8. Should ADR decisions be binding on the trader? On both parties? If so, under what conditions? In which sectors?

Although there are ADR schemes, where it is the case, we believe that generalizing it would not be acceptable. In many members states indeed ADR decisions are not binding and only decisions made by court are binding. It would therefore be a fundamental change in those countries which could put at risk the use of ADR schemes. There are indeed fundamental differences between ADR and court proceedings: a court procedure allows for instance examination of witness and presentation of further evidence.

9. What are the most efficient ways of improving consumer ADR coverage? Would it be feasible to run an ADR scheme which is open for consumer disputes as well as for disputes of SMEs?

Disputes of SMEs will typically be more complicated and involve higher amounts than consumer cases. They will not be suitable for the ADR fast track procedures.

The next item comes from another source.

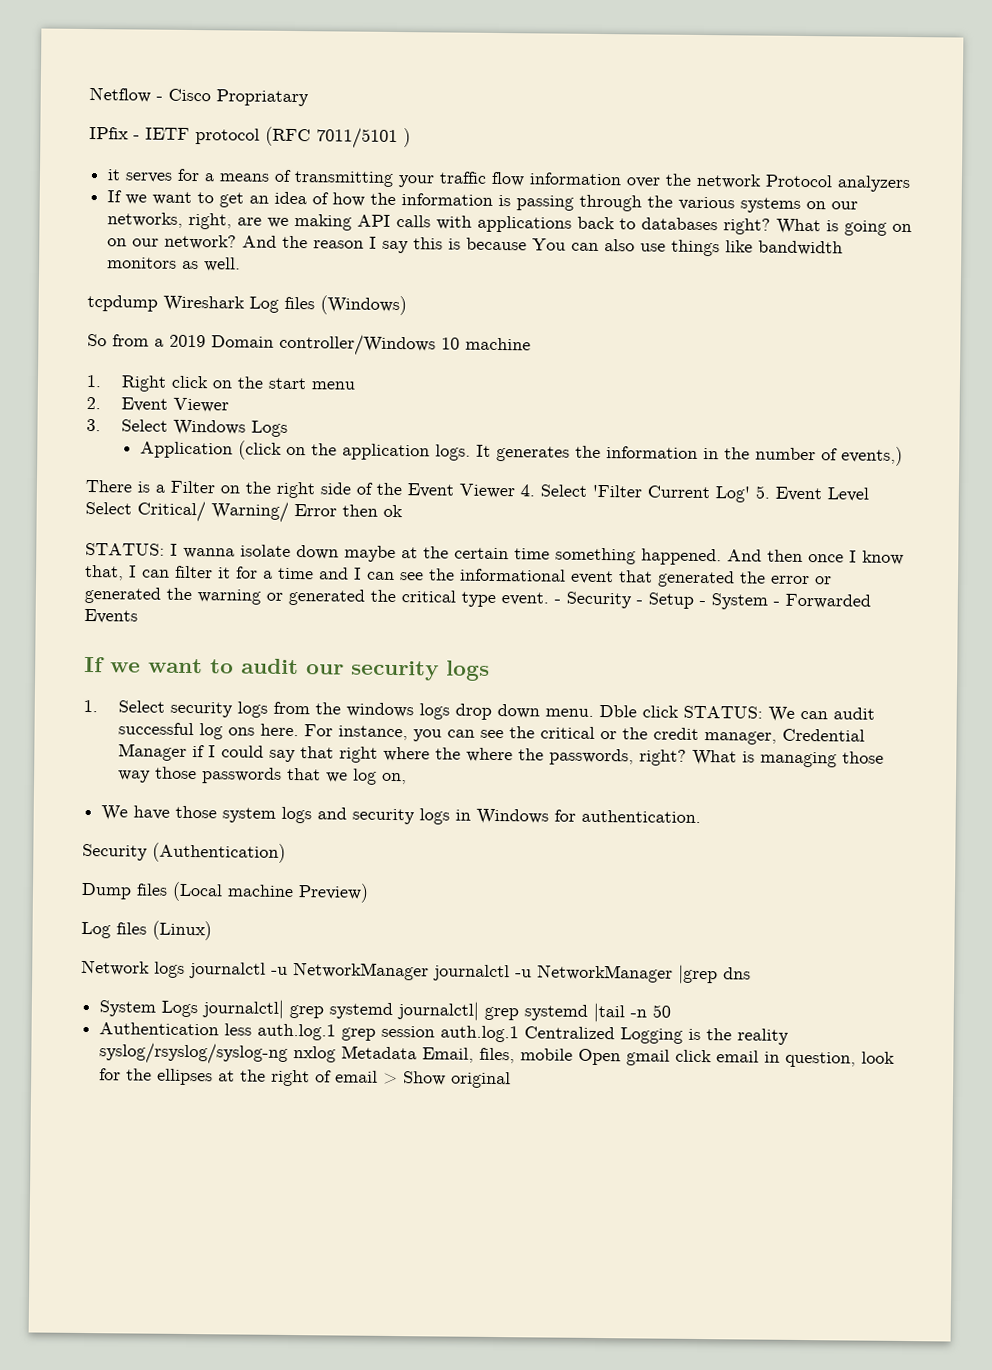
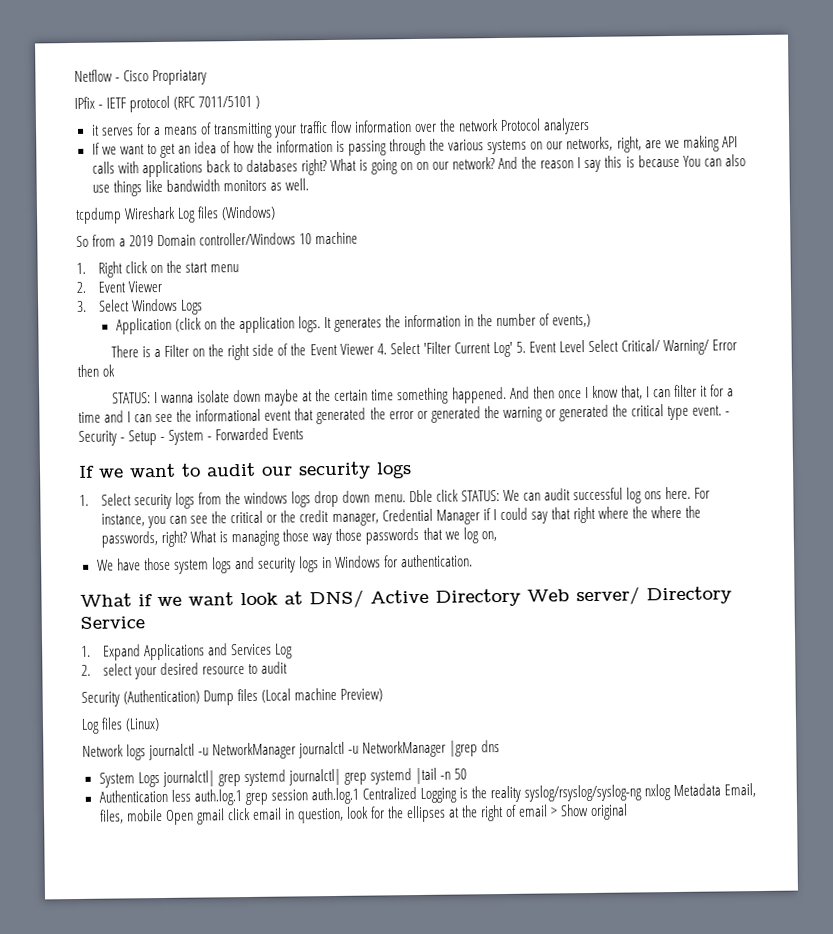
(702, 816) none -> [80,586,732,609] [80,616,145,629] [81,643,294,661] [81,661,289,680] // What if we want look at DNS/ Active Directory Web server/ Directory Service // 1. Expand Applications and Services Log // 2. select your desired resource to audit
(286, 852) // -> (201, 697) none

10. How could ADR coverage for e-commerce transactions be improved? Do you think that a centralised ADR scheme for cross-border e-commerce transactions would help consumers to resolve disputes and obtain compensation?

Firstly, it should be further assessed whether e-commerce transactions would need to be treated differently and separately (regardless of the sector). Existing ADR in the banking sector also include claims related to e-banking services, without recording any further difficulties that would justify a separate treatment.

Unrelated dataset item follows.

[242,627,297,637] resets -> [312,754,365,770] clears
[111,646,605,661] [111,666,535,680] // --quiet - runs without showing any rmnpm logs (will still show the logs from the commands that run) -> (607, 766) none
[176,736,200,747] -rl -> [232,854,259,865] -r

11. Do you think that the existence of a "single entry point" or "umbrella organisations" could improve consumers' ' access to ADR? Should their role be limited to providing information or should they also deal with disputes when no specific ADR scheme exists?

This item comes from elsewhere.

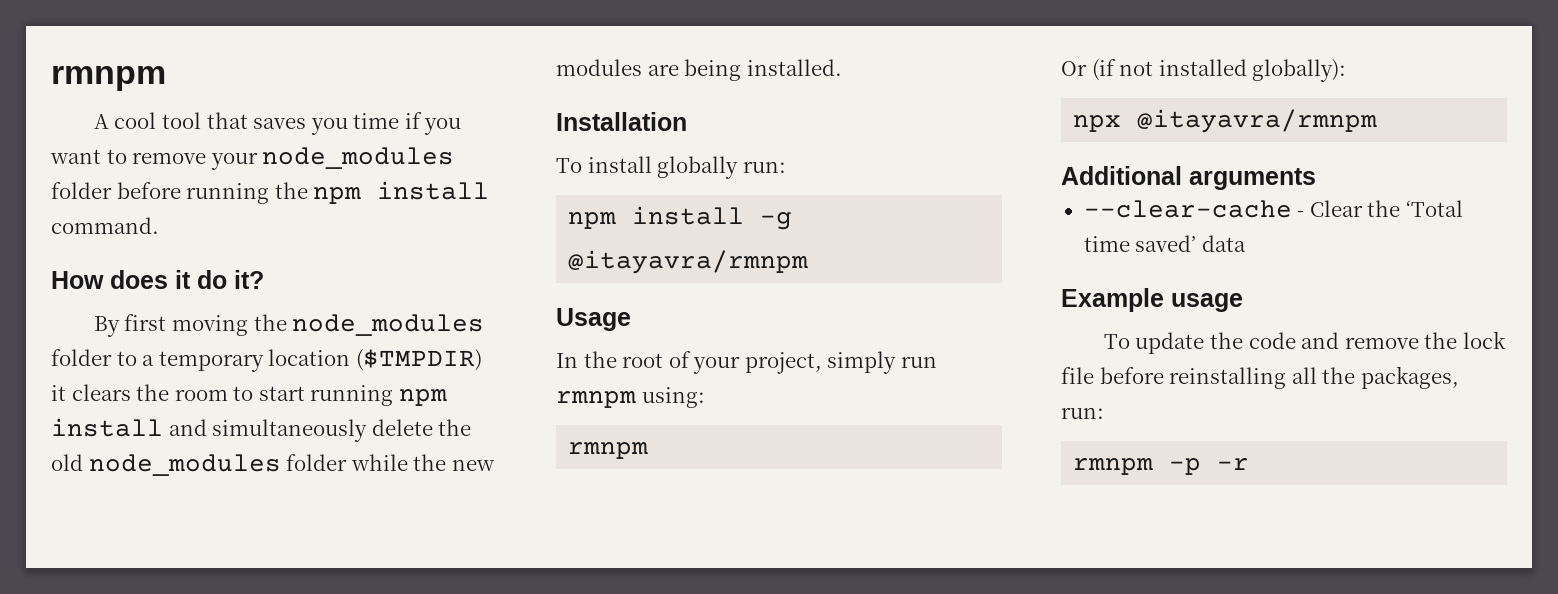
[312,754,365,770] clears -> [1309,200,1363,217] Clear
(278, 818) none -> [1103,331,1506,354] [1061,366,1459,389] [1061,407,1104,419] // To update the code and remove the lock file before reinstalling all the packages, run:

Finance Norway does not see a need for a “single point of entry”. Consumers, notably through internet, do not have difficulties in finding the relevant ADR scheme. We believe that the existence of a single point of entry just will take more time and involve more costs. It might be perceived at the end by consumers as less user-friendly as it would add in bureaucracy and further delays.


12.  Which particular features should ADR schemes include to deal with collective claims?

As a general comment, Finance Norway believes that ADR schemes are not the most suited for collective claims. Indeed they are generally too long, complex and expensive for this kind of fast track procedures, as the resources of most ADR schemes are limited.

13. What are the most efficient ways to improve the resolution of cross-border disputes via ADR? Are there any particular forms of ADR that are more suitable for cross-border disputes?

FIN-NET network was originally established with the intention of extra-judicial settlement of disputes regarding cross border financial services within the European Union, bringing together all relevant ADR institutions dissolving disputes between businesses and their customers in the financial services sector. For effective and efficient settlement of cross-border disputes, we believe that it may be useful to create similar networks like the FIN-NET in other sectors.

14.  What is the most efficient way to fund an ADR scheme?

We believe that the ADR scheme should be funded by the industry.  

15.  How best to maintain independence, when the ADR scheme is totally or partially funded by the industry?

The source of funding should not be considered determinant to guarantee the partiality or impartiality of the decisions within ADR schemes. Financing ADR schemes by the industry should does not jeopardize the objectivity and independence of the mediators.

In Norway, the complaint boards within the financial sector consist of an equal number of members from the industry and the consumer side. The leader of the complaint board is a highly qualified independent person who has the qualifications of a judge in the Supreme Court. Finance Norway believes that this is a structure which ensures independence well.

16. What should be the cost of ADR for consumers?

This question requires further analysis. The important thing is that costs should not - in any way - be an obstacle to access ADR schemes. Whether a small symbolic fee is charged to avoid abusive claims, appears, in our opinion, to be legitimate.